• **YOUR ASSIGNMENT**
If a picture appears in the records, leave it out and transcribe the rest exactly.

----- THE INPUT -----

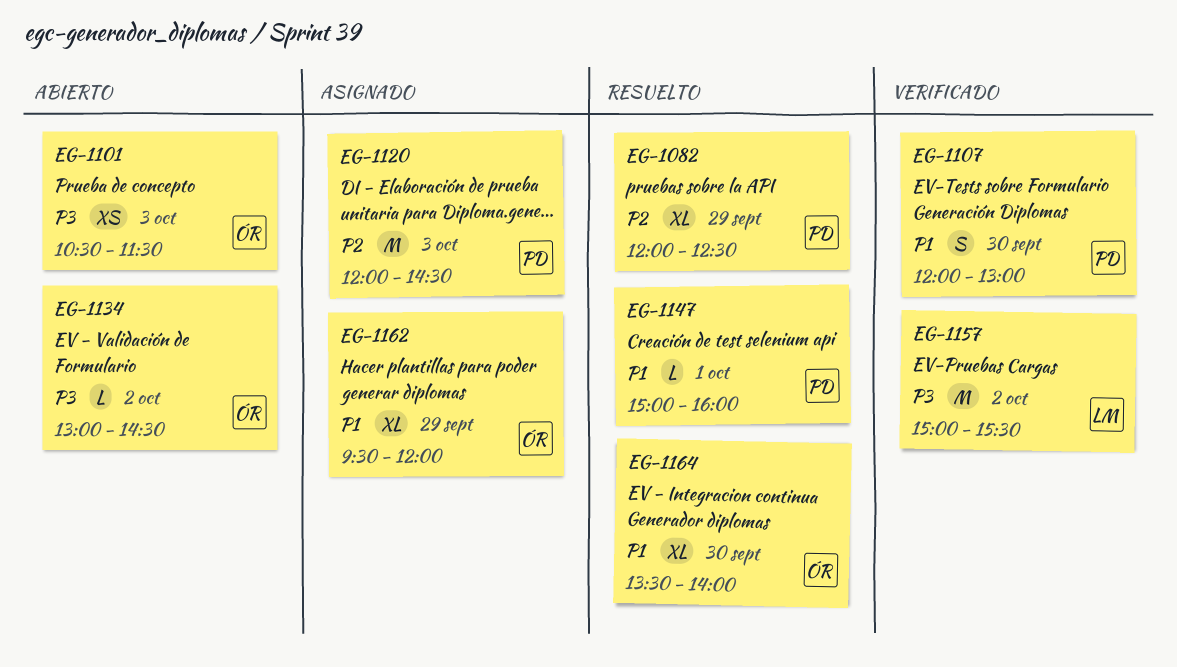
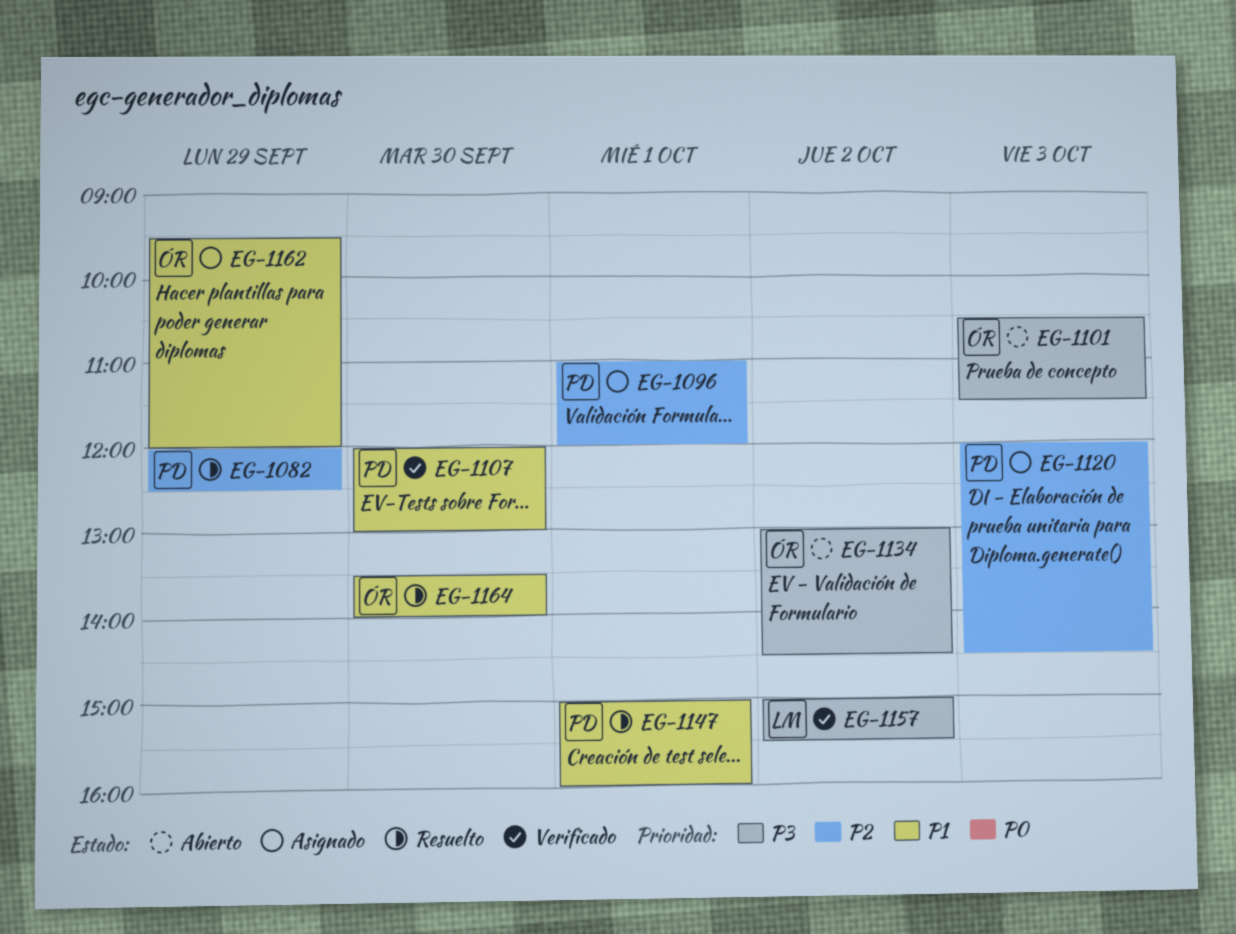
EG-1096: none -> present

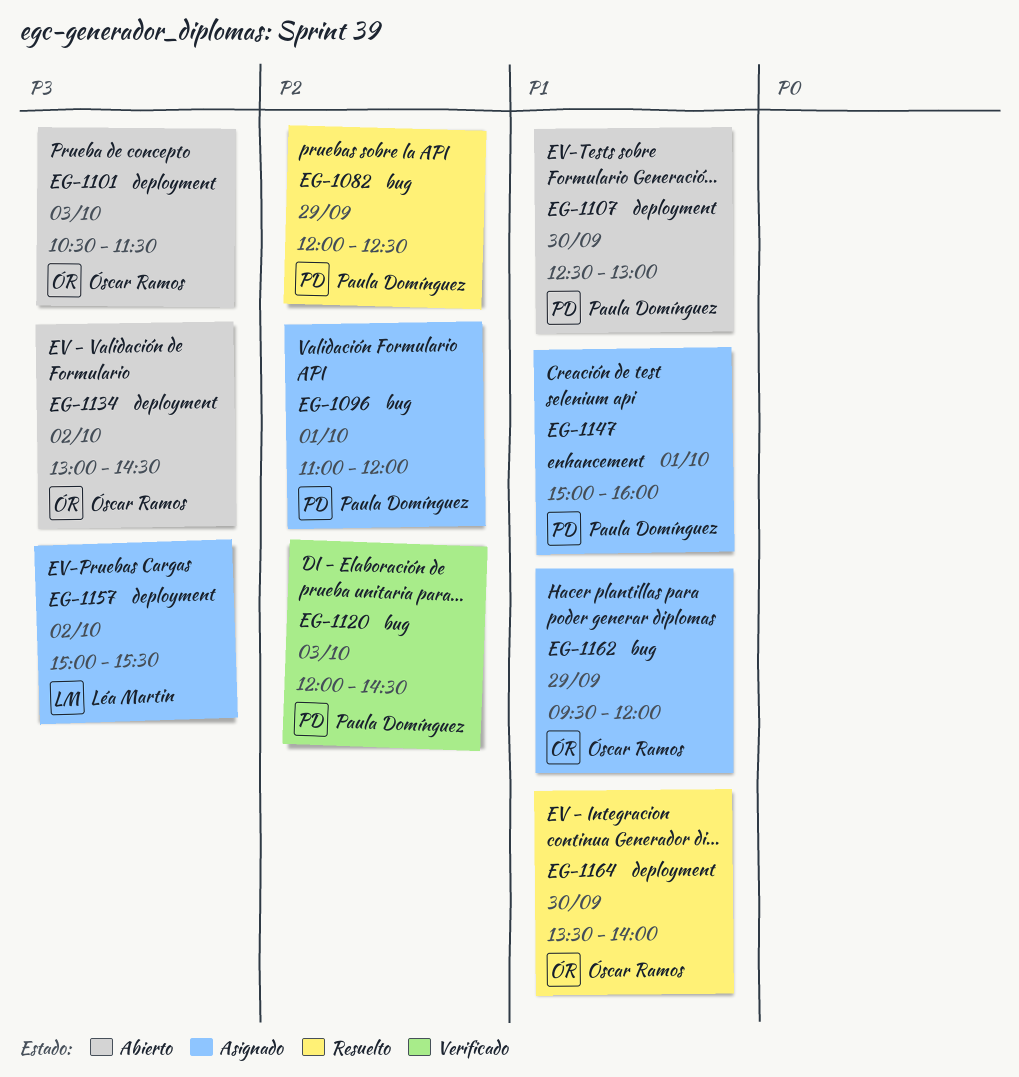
EG-1107, status: Verificado -> Abierto
EG-1107, begins: 12:00 -> 12:30
EG-1120, status: Asignado -> Verificado
EG-1147, status: Resuelto -> Asignado
EG-1157, status: Verificado -> Asignado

-----

• **RESULT OF THE EXERCISE**
EG-1096: none -> present

EG-1107, status: Verificado -> Abierto
EG-1107, begins: 12:00 -> 12:30
EG-1120, status: Asignado -> Verificado
EG-1147, status: Resuelto -> Asignado
EG-1157, status: Verificado -> Asignado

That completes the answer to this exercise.